The accused products were FQ’s disposable diapers and incontinence products, and the patents were directed to a variety of components or features of these products, including the configuration of elastics, absorbency technology, and graphics. Slip op. at 5. FQ moved to exclude Davis’ opinions because “she used FQ’s ‘total revenue’ from sales of the allegedly infringing products as the royalty base for her running royalty calculation.” Id.

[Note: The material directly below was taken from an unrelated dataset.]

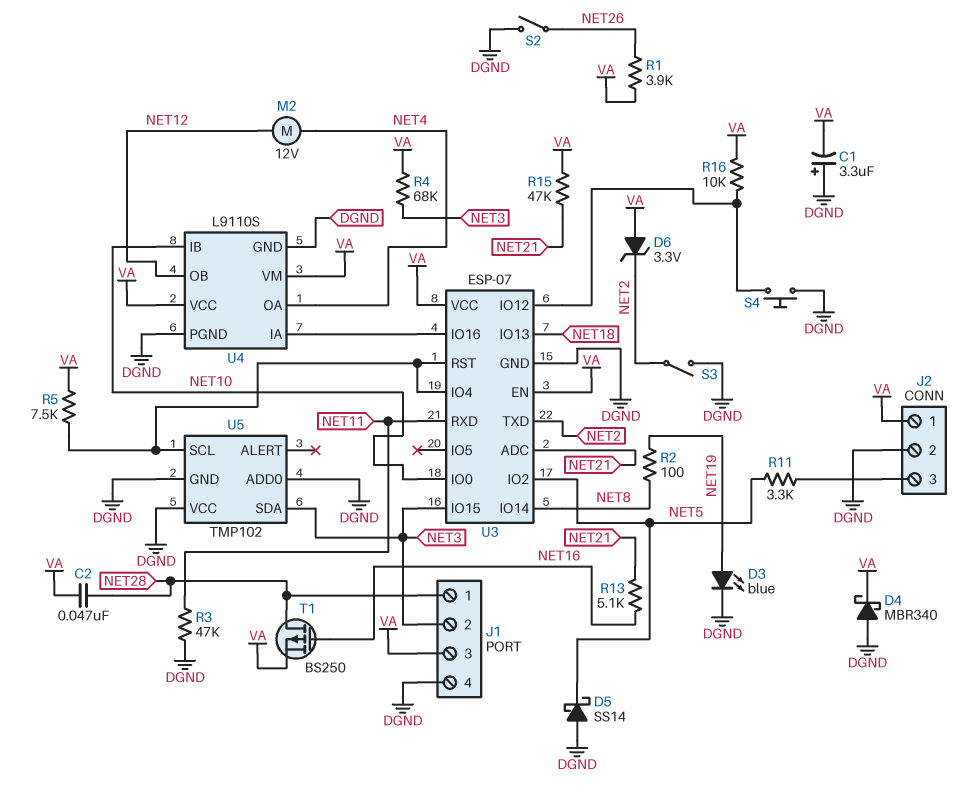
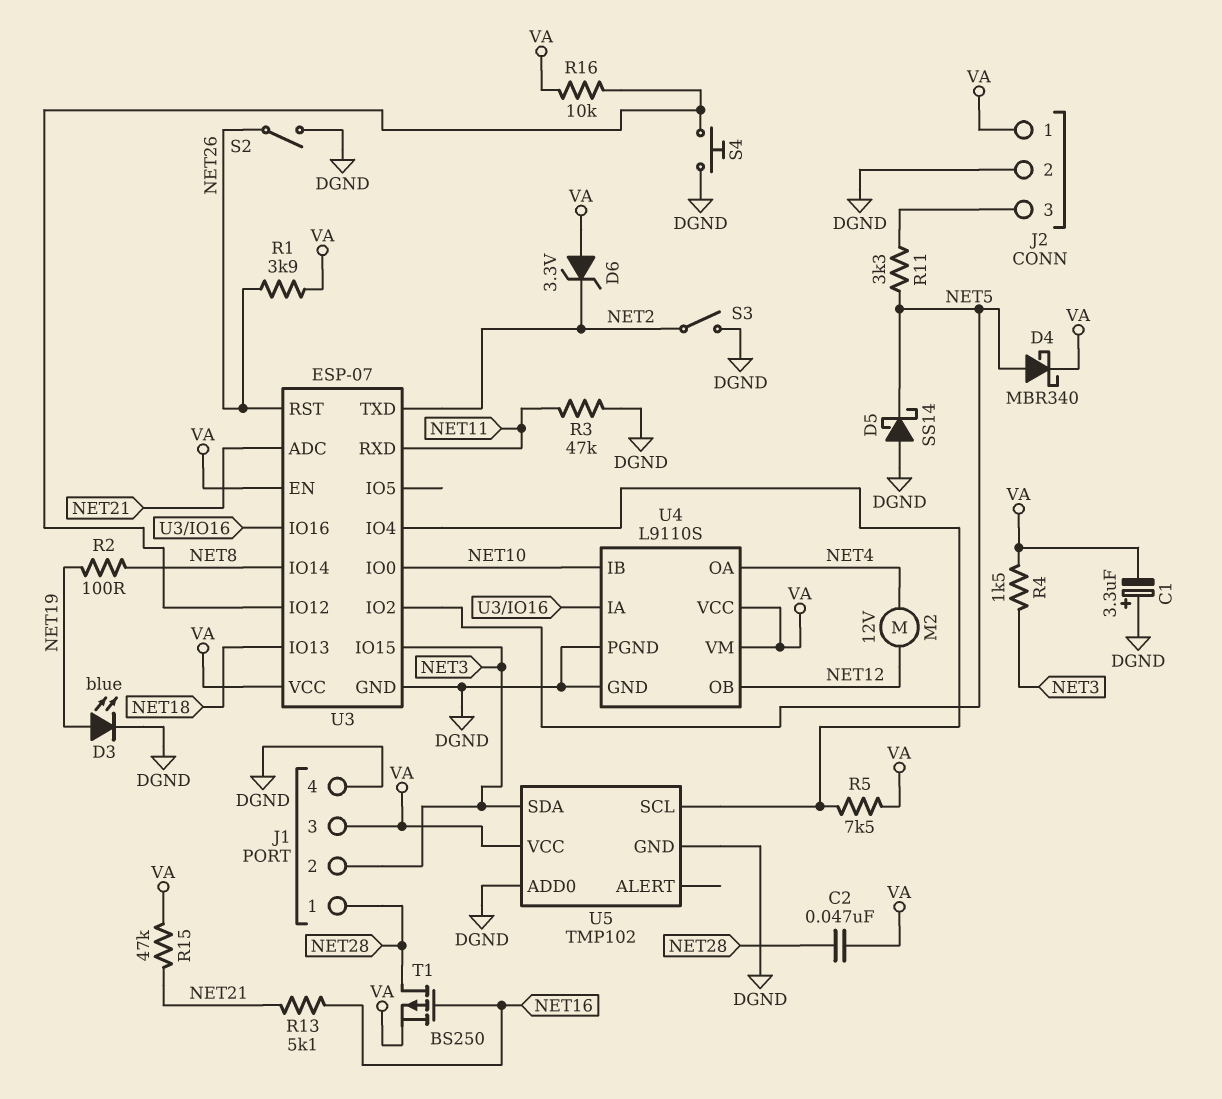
D4: schottky MBR340 (A DGND, K VA) -> schottky MBR340 (A NET5, K VA)
R4: 68k (NET3, VA) -> 1.5k (NET3, VA)
U3 pin RST: U3/IO4 -> NET26
U5 pin VCC: DGND -> VA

FQ argued that Davis’ opinions were improper because she failed to demonstrate that the patented features “created the demand for the products as a whole.” Id.

The court rejected this argument—without directly discussing the entire market value rule, other than the quote directly above—on the ground that her methodology was consistent with the language from Lucent: “multiplying the value of the finished product (the royalty) base by a single-digit rate (the royalty rate) to account for the infringing component’s proportional value of the finished product.” Slip op. at 6. The court also may have been swayed by the “single-digit” rate used by Davis, coupled with the fact that Lucent had observed: “There is nothing inherently wrong with using the market value of the entire product [as the royalty base], especially when there is no established market value for the infringing component or feature, so long as the multiplier accounts for the proportion of the base represented by the infringing component or feature.” 580 F.3d at 1339.

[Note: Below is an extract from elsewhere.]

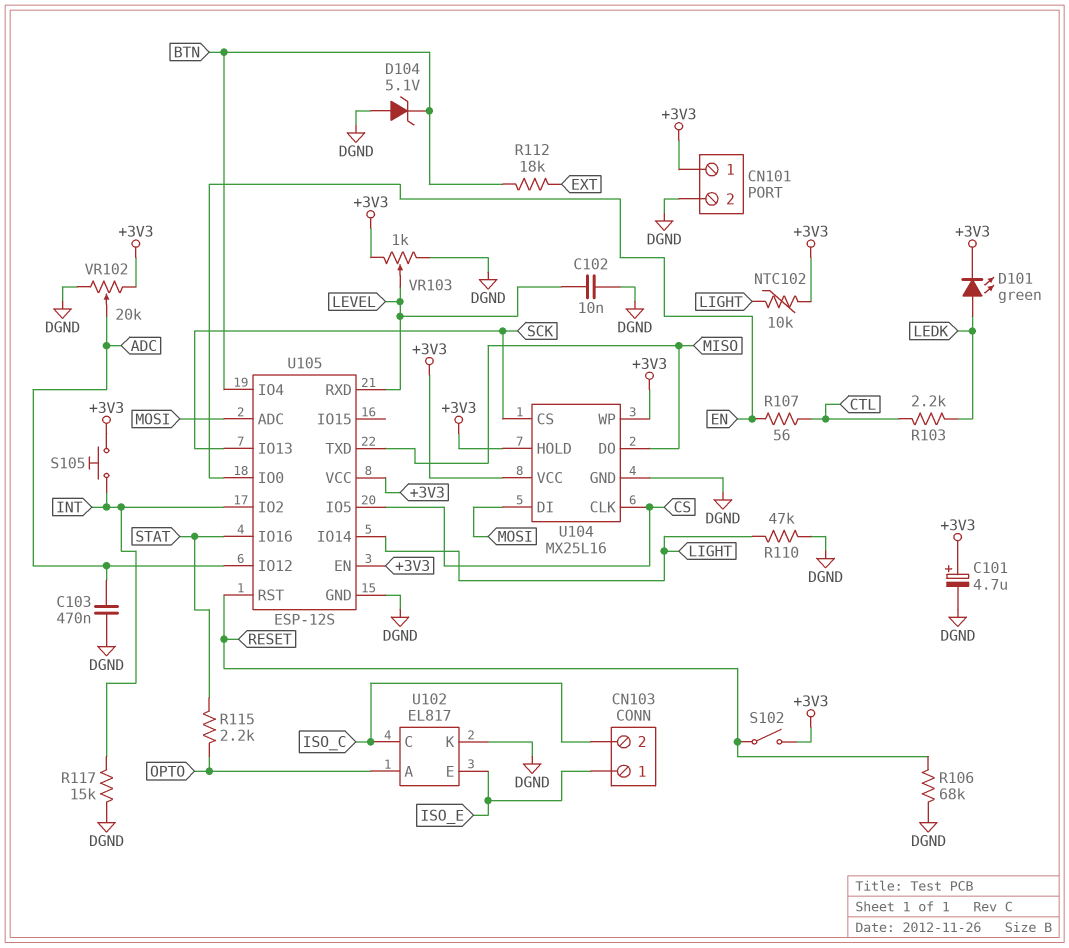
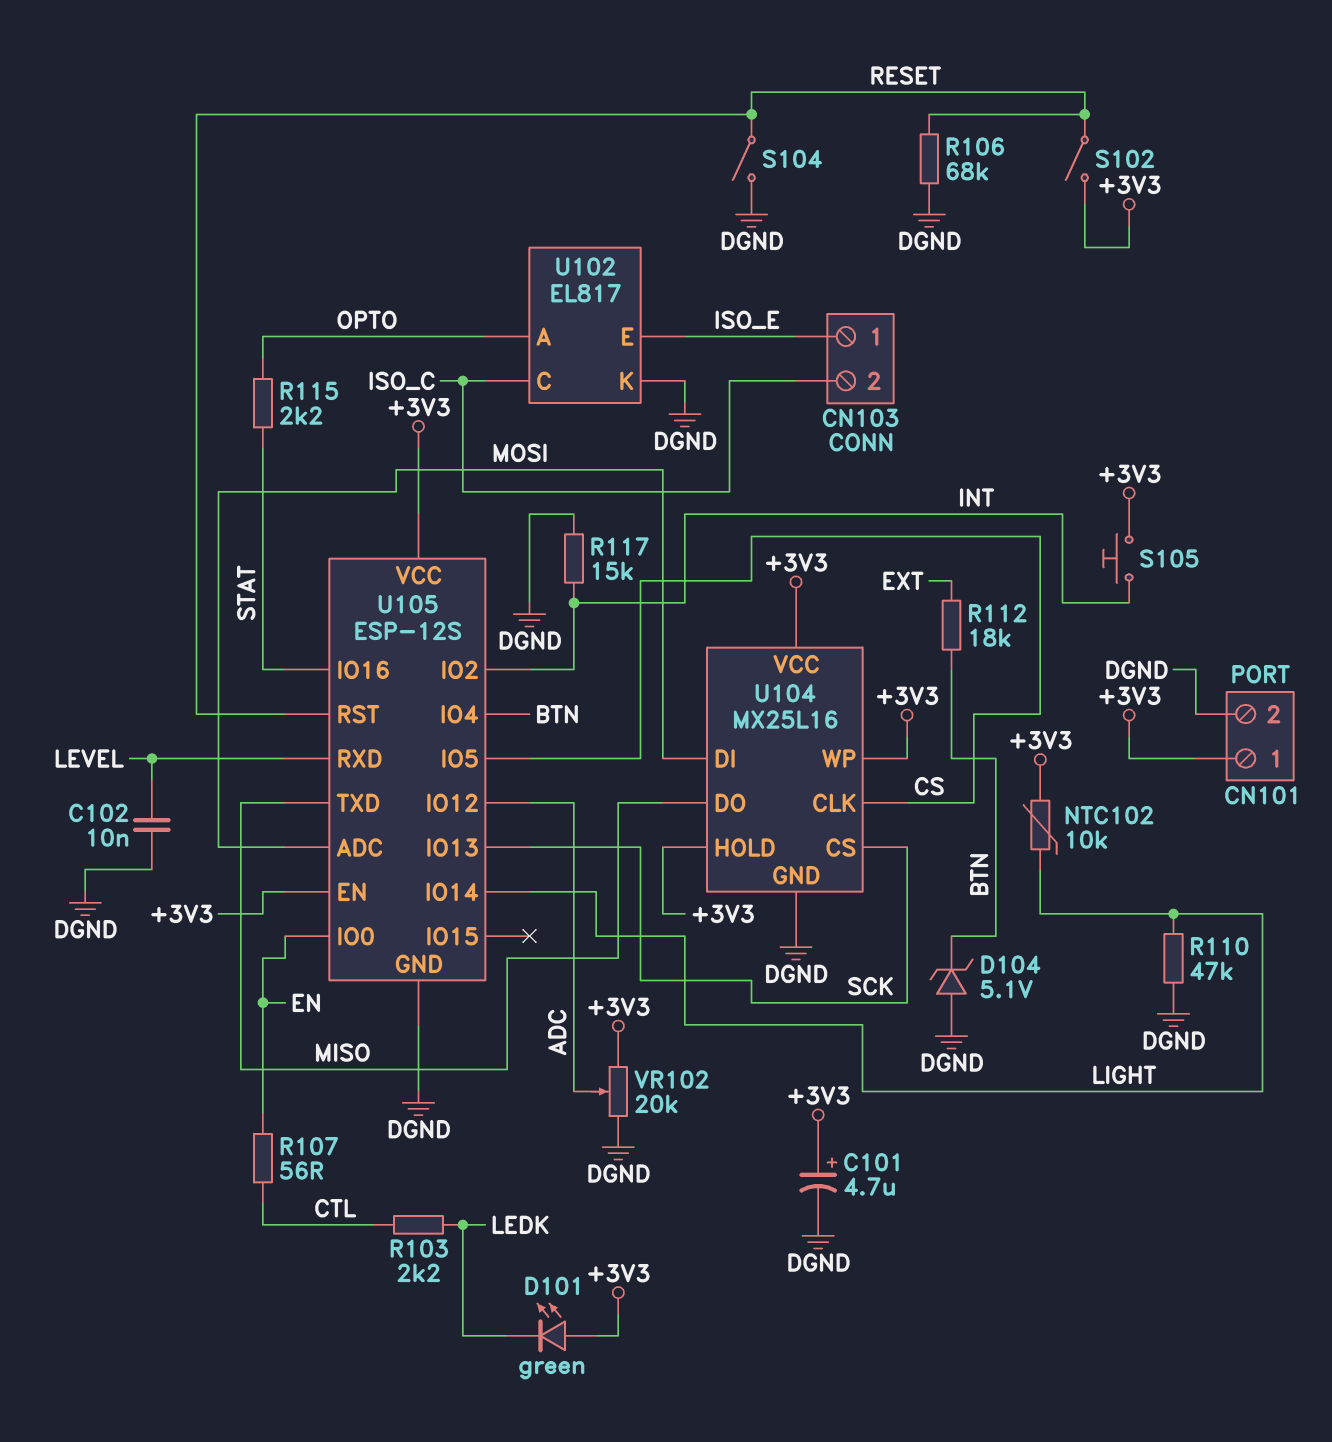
C103: 470nF (ADC, DGND) -> none
D101: LED green (A LEDK, K +3V3) -> LED green (A +3V3, K LEDK)
S104: none -> switch (DGND, RESET)
VR103: 1k (+3V3, DGND, wiper LEVEL) -> none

The court also rested its opinion on another factor—prior licenses on which Davis relied employed this same methodology. Slip op. at 6 (indicating that Lucent had noted “that prior licenses admitted into evidence ‘highlight[ed] how sophisticated parties routinely enter into license agreements that base the value of the patented inventions as a percentage of the commercial products’ sales price’”). The court did not elaborate on the licenses, but did cite the following diaper case in the paragraph just above its mention of the licenses: P & G Co. V. Paragon Trade Brands, Inc., 989 F. Supp. 547, 613 (D. Del. 1997) (awarding a “royalty rate of 2% of the net sales price” of infringing disposable diaper that incorporated patented advancements in the barrier leg cuff feature).

This case is a good example of how plaintiffs can capitalize on these statements from Lucent. Given the right circumstances and the right court, the plaintiff can skirt the entire market value rule by setting, e.g., a “single-digit” (or even fractional) rate and arguing that the rate compensates for use of the entire product value as the base, dispensing with the need to prove the patented feature drives demand for the entire product.